Les dirigeants de l’Université Laval souhaitent accueillir les premiers utilisateurs du futur complexe de tennis en 2025 ou, au plus tard, en 2026.

Présentée dans le budget de mars 2021 du ministre des Finances, Éric Girard, l’aide de 20 millions du gouvernement du Québec, par le biais d’une enveloppe du Secrétariat de la Capitale-Nationale, pour la construction d’un stade de tennis dont huit couverts et autant terrains extérieurs a encore été confirmé aujourd’hui au PEPS.

Les 20 autres millions pour compléter le projet, qui coûtera le double, proviendront de l’Université Laval.

« Nous espérons ouvrir nos portes en 2025 ou au plus tard en 2026 », a déclaré la directrice du Service des activités sportives (SAS) de l’Université Laval Julie Dionne.

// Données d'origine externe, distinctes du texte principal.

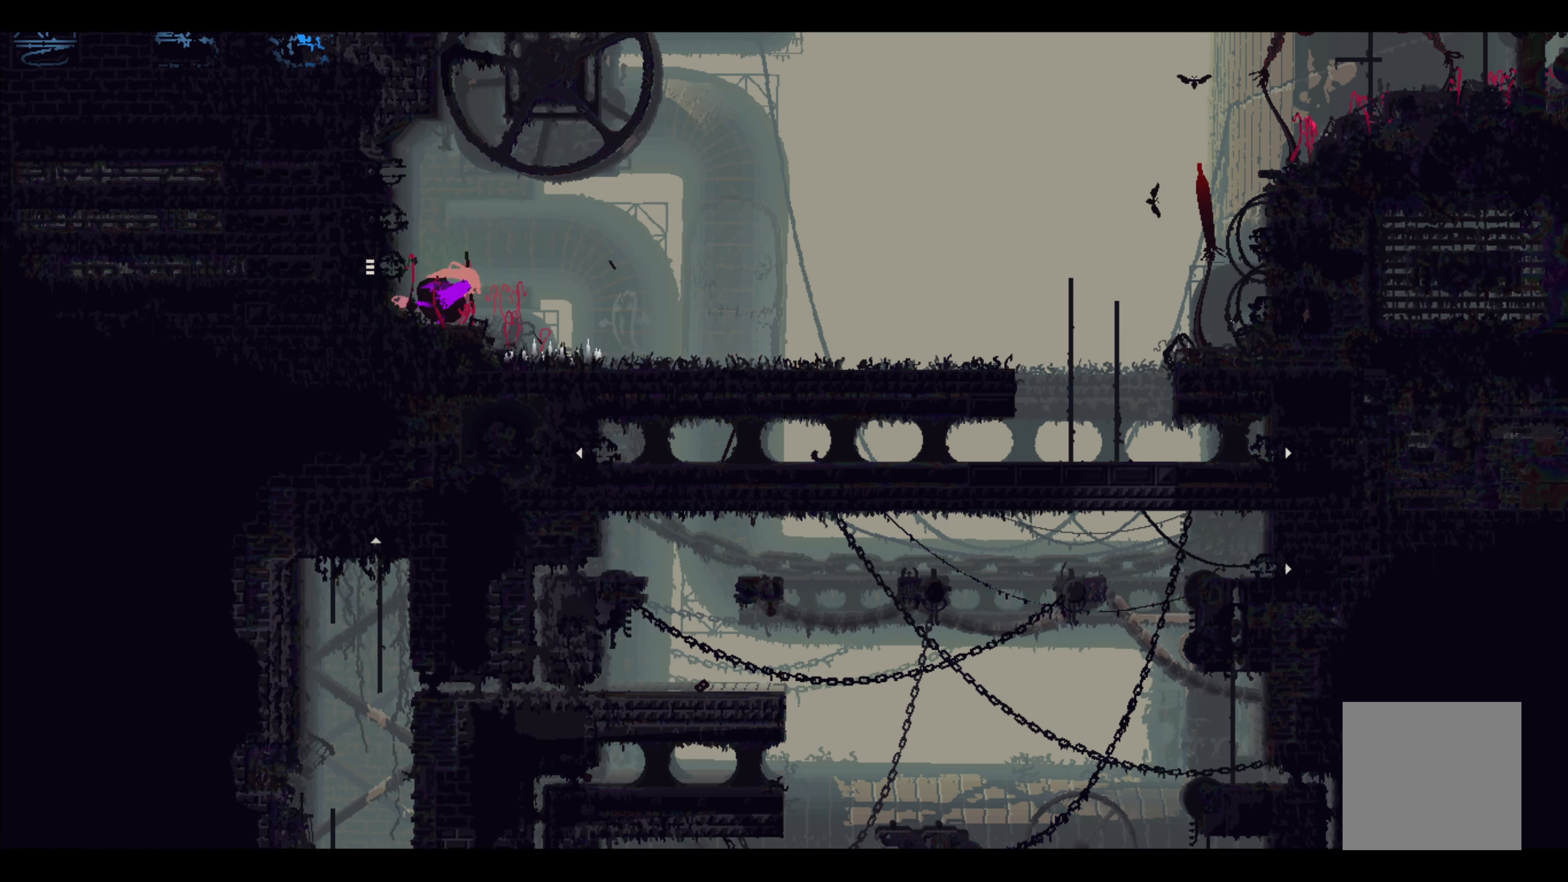
Gameplay with a controller (Xbox layout); each line is a JSON object with the inputs held at the frame after it. "events" lists button and stick changes between this image and that frame as [ms after this image, input, new state], when the widget could be followed in between. Not read: right_stick.
{"buttons": [], "left_stick": "center", "events": [[84, "X", "up"], [84, "left_stick", "left"], [134, "X", "down"], [250, "X", "up"], [284, "left_stick", "center"]]}
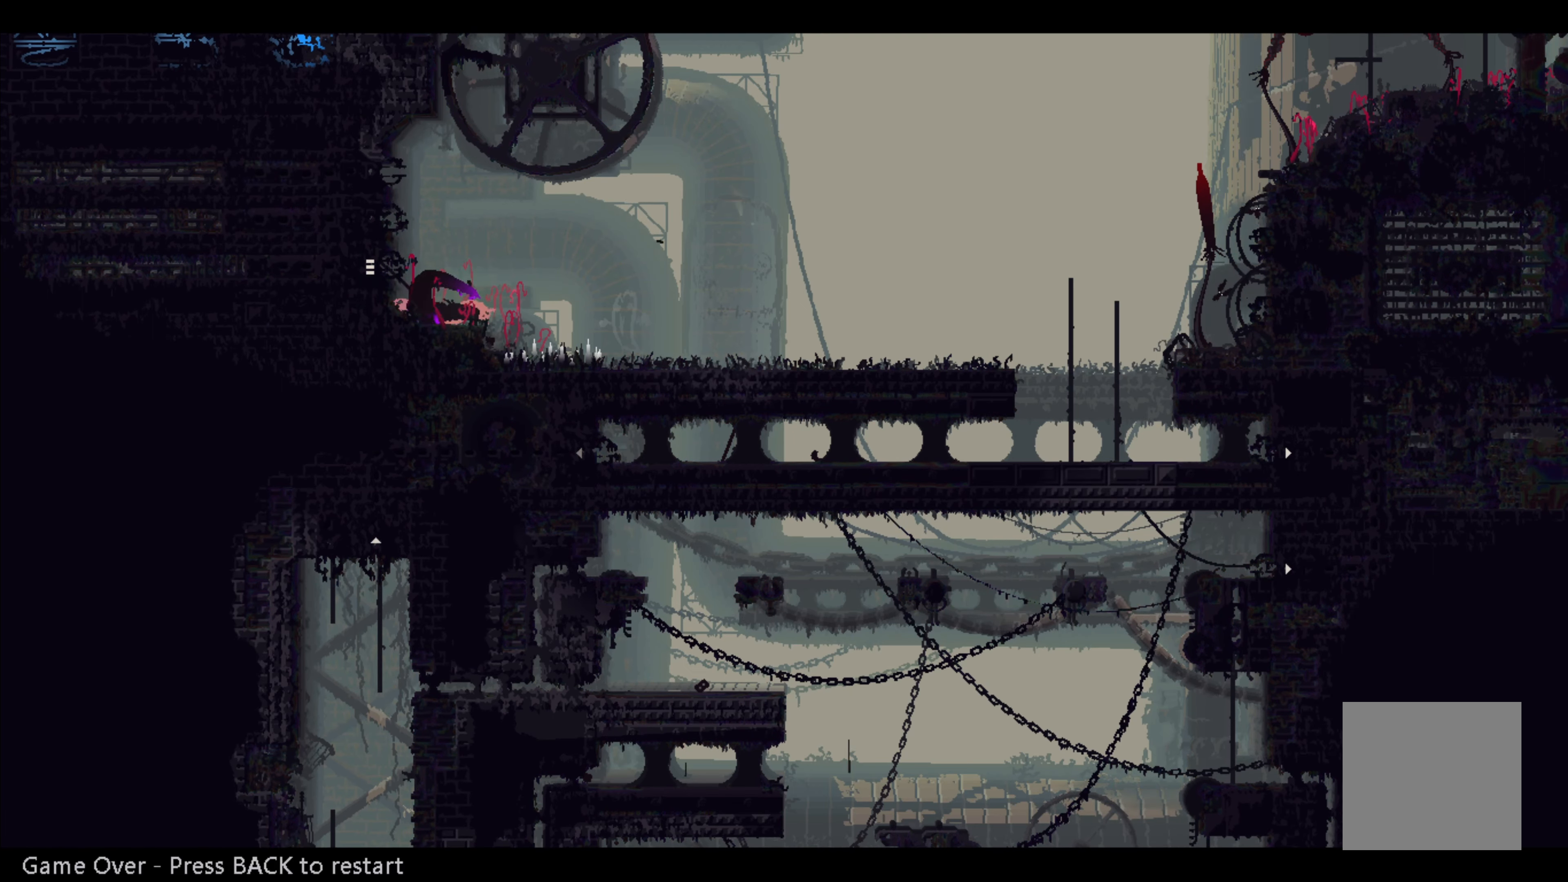
{"buttons": [], "left_stick": "center", "events": []}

Allons-nous faire une ouverture à deux niveaux? Cela reste à déterminer. Le montage financier n’est pas complet, mais nous miserons sur un modèle d’autofinancement. La philanthropie et la dénomination des infrastructures sont des pistes envisagées. L’annonce d’aujourd’hui maintient le projet en vie et nous met la pression pour livrer la marchandise. »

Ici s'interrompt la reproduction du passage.